╭─ RECORDS TO PROCESS
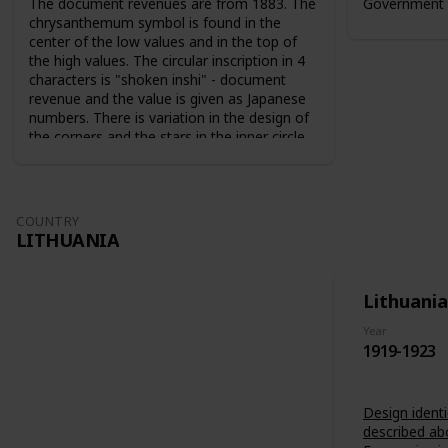
The document revenues are from 1883. The
Government 
chrysanthemum symbol is found in the
center of the low values and in the top of
the high values. The circular inscription in 4
characters is "shoken inshi" - document
revenue and the value is given as Japanese
numbers. There is variation in the design of
the corners and the stars in the inner circle.
For the 10 sen value the sun and the moon
are used as symbols. The series from 1883
are perforated 9-10. The series from 1889
are perforated 12-13.
COUNTRY
LITHUANIA
Lithuania
Year
1919-1923
Design identi
described ab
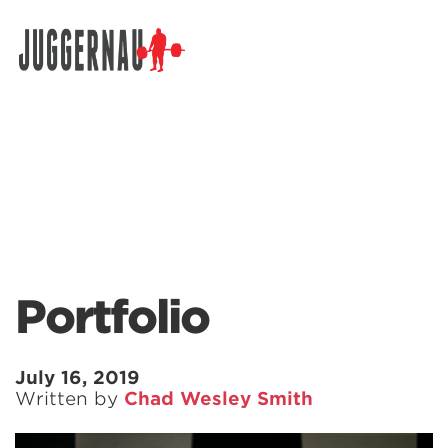
Search for:
Portfolio
July 16, 2019
Written by
Chad Wesley Smith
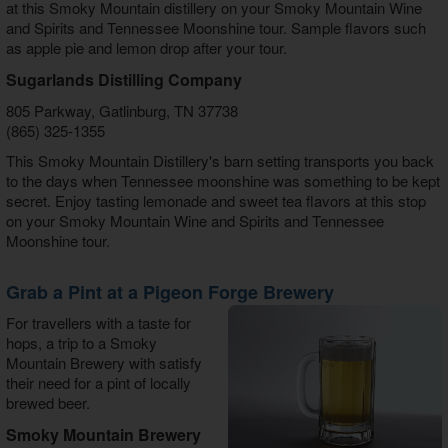
at this Smoky Mountain distillery on your Smoky Mountain Wine
and Spirits and Tennessee Moonshine tour. Sample flavors such
as apple pie and lemon drop after your tour.
Sugarlands Distilling Company
805 Parkway, Gatlinburg, TN 37738
(865) 325-1355
This Smoky Mountain Distillery's barn setting transports you back
to the days when Tennessee moonshine was something to be kept
secret. Enjoy tasting lemonade and sweet tea flavors at this stop
on your Smoky Mountain Wine and Spirits and Tennessee
Moonshine tour.
Grab a Pint at a Pigeon Forge Brewery
For travellers with a taste for
hops, a trip to a Smoky
Mountain Brewery with satisfy
their need for a pint of locally
brewed beer.
Smoky Mountain Brewery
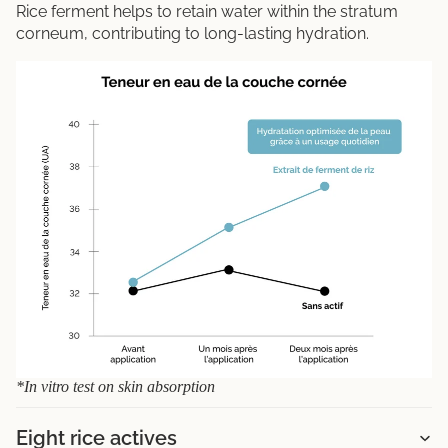
Rice ferment helps to retain water within the stratum
corneum, contributing to long-lasting hydration.
*In vitro test on skin absorption
Eight rice actives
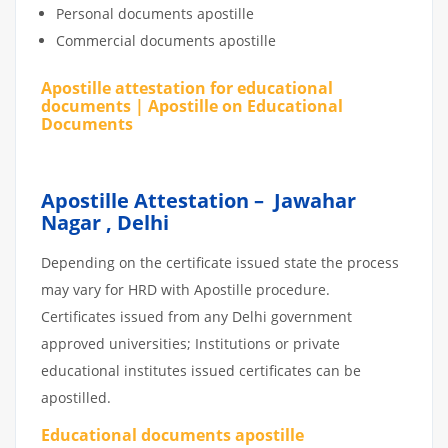
Personal documents apostille
Commercial documents apostille
Apostille attestation for educational
documents | Apostille on Educational
Documents
Apostille Attestation – Jawahar
Nagar , Delhi
Depending on the certificate issued state the process
may vary for HRD with Apostille procedure.
Certificates issued from any Delhi government
approved universities; Institutions or private
educational institutes issued certificates can be
apostilled.
Educational documents apostille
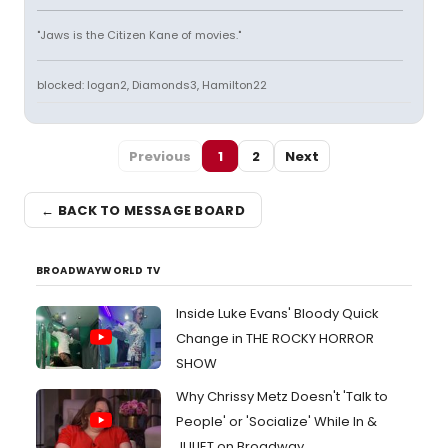
"Jaws is the Citizen Kane of movies."
blocked: logan2, Diamonds3, Hamilton22
Previous
1
2
Next
← BACK TO MESSAGE BOARD
BROADWAYWORLD TV
Inside Luke Evans' Bloody Quick
Change in THE ROCKY HORROR
SHOW
Why Chrissy Metz Doesn't 'Talk to
People' or 'Socialize' While In &
JULIET on Broadway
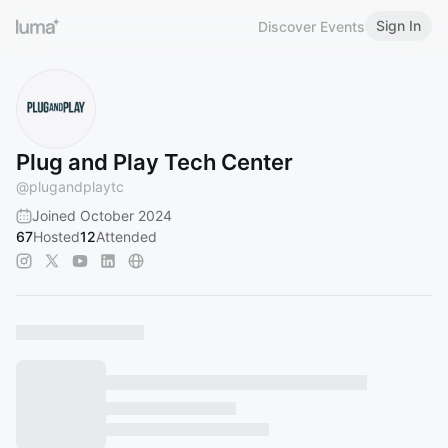
Sign In
Discover Events
Plug and Play Tech Center
@
plugandplaytc
Joined October 2024
67
Hosted
12
Attended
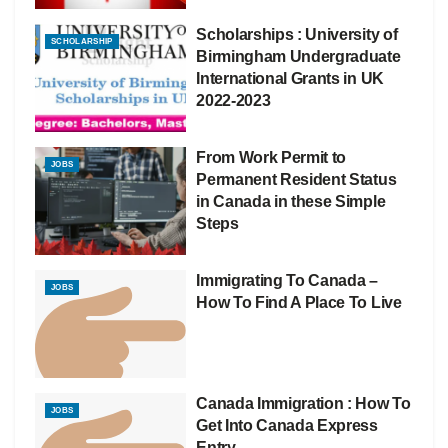
Scholarships : University of
SCHOLARSHIP
Birmingham Undergraduate
International Grants in UK
2022-2023
From Work Permit to
JOBS
Permanent Resident Status
in Canada in these Simple
Steps
Immigrating To Canada –
JOBS
How To Find A Place To Live
Canada Immigration : How To
JOBS
Get Into Canada Express
Entry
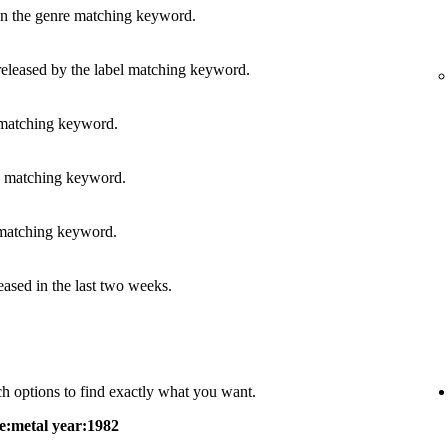
in the genre matching keyword.
released by the label matching keyword.
 matching keyword.
s matching keyword.
 matching keyword.
leased in the last two weeks.
h options to find exactly what you want.
e:metal year:1982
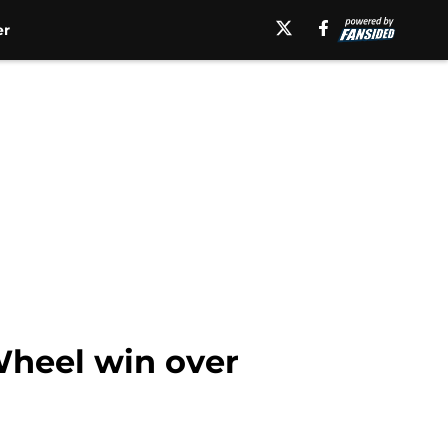
er
Wheel win over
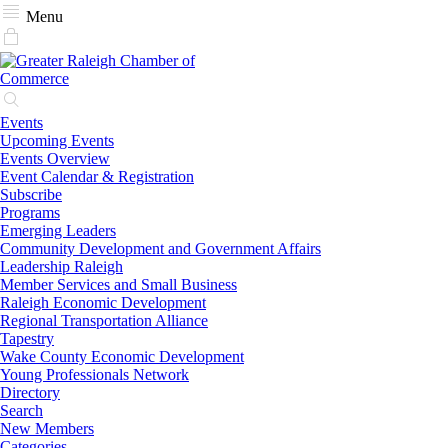
Menu
Events
Upcoming Events
Events Overview
Event Calendar & Registration
Subscribe
Programs
Emerging Leaders
Community Development and Government Affairs
Leadership Raleigh
Member Services and Small Business
Raleigh Economic Development
Regional Transportation Alliance
Tapestry
Wake County Economic Development
Young Professionals Network
Directory
Search
New Members
Categories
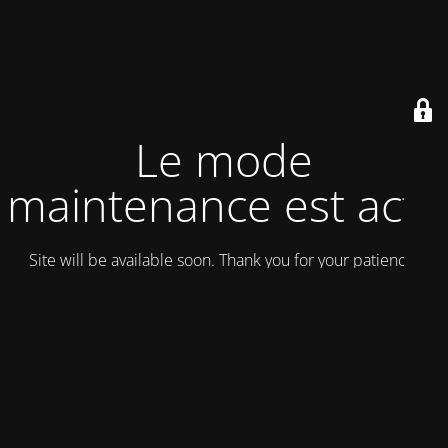
Le mode
maintenance est actif
Site will be available soon. Thank you for your patience!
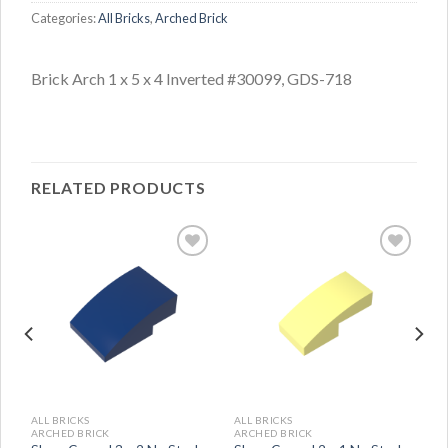
Categories:
All Bricks
,
Arched Brick
Brick Arch 1 x 5 x 4 Inverted #30099, GDS-718
RELATED PRODUCTS
ALL BRICKS
ALL BRICKS
ARCHED BRICK
ARCHED BRICK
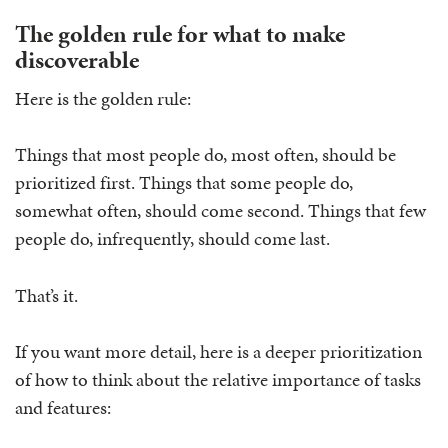
The golden rule for what to make
discoverable
Here is the golden rule:
Things that most people do, most often, should be
prioritized first. Things that some people do,
somewhat often, should come second. Things that few
people do, infrequently, should come last.
That’s it.
If you want more detail, here is a deeper prioritization
of how to think about the relative importance of tasks
and features:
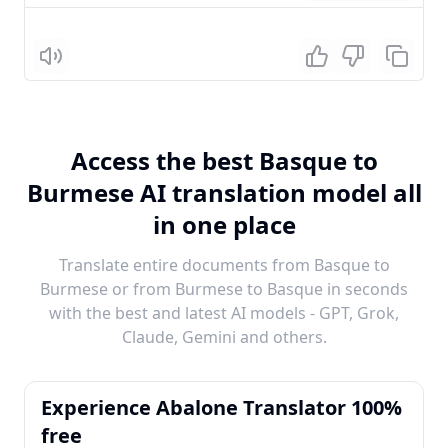
Listen
Access the best Basque to
Burmese AI translation model all
in one place
Translate entire documents from Basque to
Burmese or from Burmese to Basque in seconds
with the best and latest AI models - GPT, Grok,
Claude, Gemini and others.
Experience Abalone Translator 100%
free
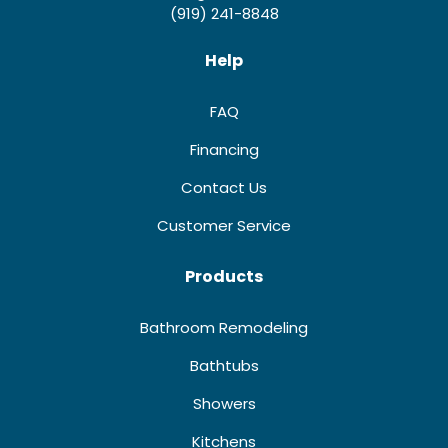
(919) 241-8848
Help
FAQ
Financing
Contact Us
Customer Service
Products
Bathroom Remodeling
Bathtubs
Showers
Kitchens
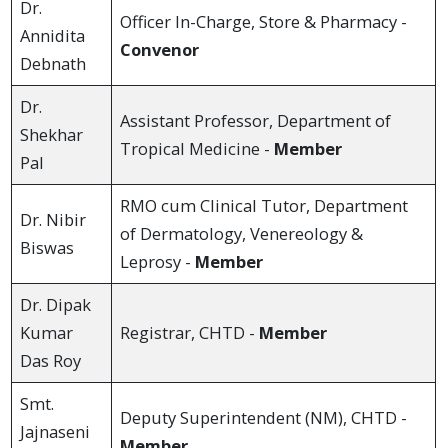
Dr.
Officer In-Charge, Store & Pharmacy -
Annidita
Convenor
Debnath
Dr.
Assistant Professor, Department of
Shekhar
Tropical Medicine -
Member
Pal
RMO cum Clinical Tutor, Department
Dr. Nibir
of Dermatology, Venereology &
Biswas
Leprosy -
Member
Dr. Dipak
Kumar
Registrar, CHTD -
Member
Das Roy
Smt.
Deputy Superintendent (NM), CHTD -
Jajnaseni
Member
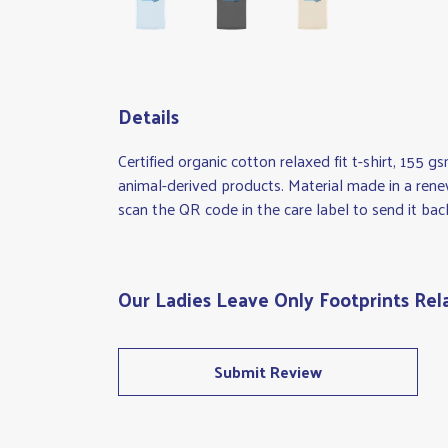
Details
Certified organic cotton relaxed fit t-shirt, 155 
animal-derived products. Material made in a rene
scan the QR code in the care label to send it bac
Our Ladies Leave Only Footprints Rela
Submit Review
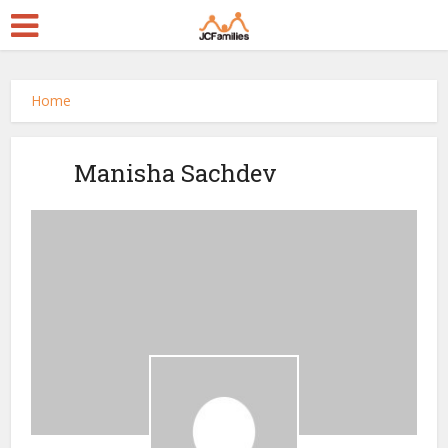
Home
Manisha Sachdev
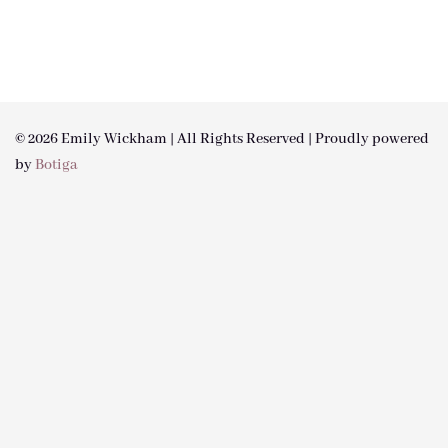
© 2026 Emily Wickham | All Rights Reserved | Proudly powered
by
Botiga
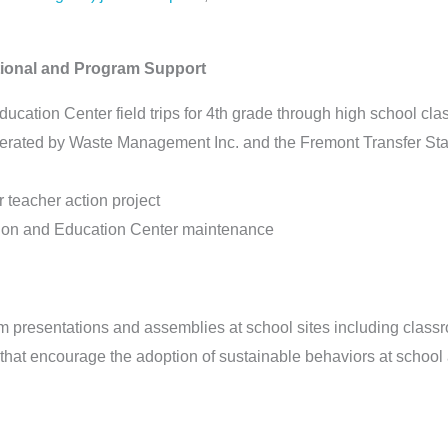
ctional and Program Support
cation Center field trips for 4th grade through high school clas
perated by Waste Management Inc. and the Fremont Transfer Sta
r teacher action project
ration and Education Center maintenance
om presentations and assemblies at school sites including clas
s that encourage the adoption of sustainable behaviors at schoo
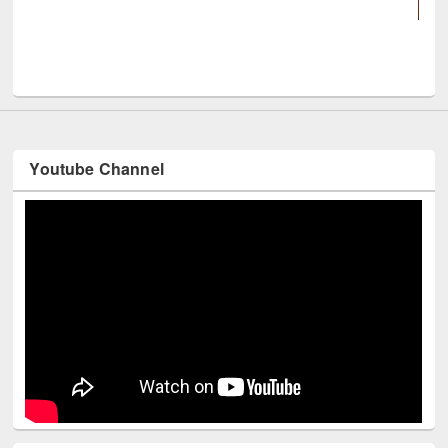
UNESCO and British Council off
Youtube Channel
Technology Used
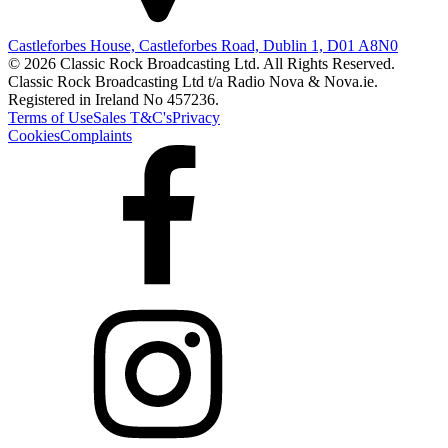
Castleforbes House, Castleforbes Road, Dublin 1, D01 A8N0
© 2026 Classic Rock Broadcasting Ltd. All Rights Reserved.
Classic Rock Broadcasting Ltd t/a Radio Nova & Nova.ie.
Registered in Ireland No 457236.
Terms of Use
Sales T&C's
Privacy
Cookies
Complaints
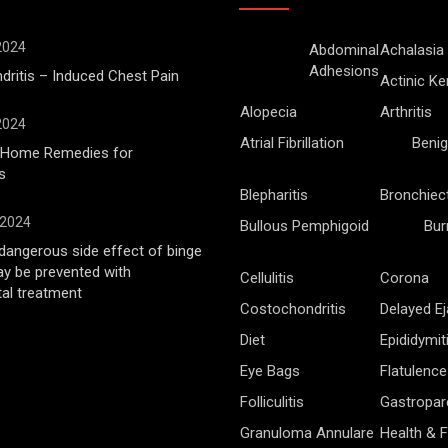
 2024
Abdominal
Achalasia
Adhesions
ritis – Induced Chest Pain
Actinic Ke
Alopecia
Arthritis
 2024
Atrial Fibrillation
Benig
l Home Remedies for
s
Blepharitis
Bronchiec
 2024
Bullous Pemphigoid
Bur
angerous side effect of binge
ay be prevented with
Cellulitis
Corona
al treatment
Costochondritis
Delayed Ej
Diet
Epididymit
Eye Bags
Flatulence
Folliculitis
Gastropar
Granuloma Annulare
Health & F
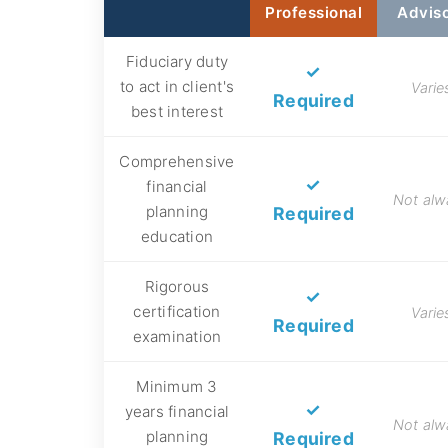
Professional
Advis
Fiduciary duty
✓
to act in client's
Varie
Required
best interest
Comprehensive
✓
financial
Not alw
planning
Required
education
Rigorous
✓
certification
Varie
Required
examination
Minimum 3
✓
years financial
Not alw
planning
Required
╰─
• **WHAT TO DO**:
Pull every line containing "golden" out of the records.

• **EXPECTED ANSWER**:
The golden rule for what to make
Here is the golden rule:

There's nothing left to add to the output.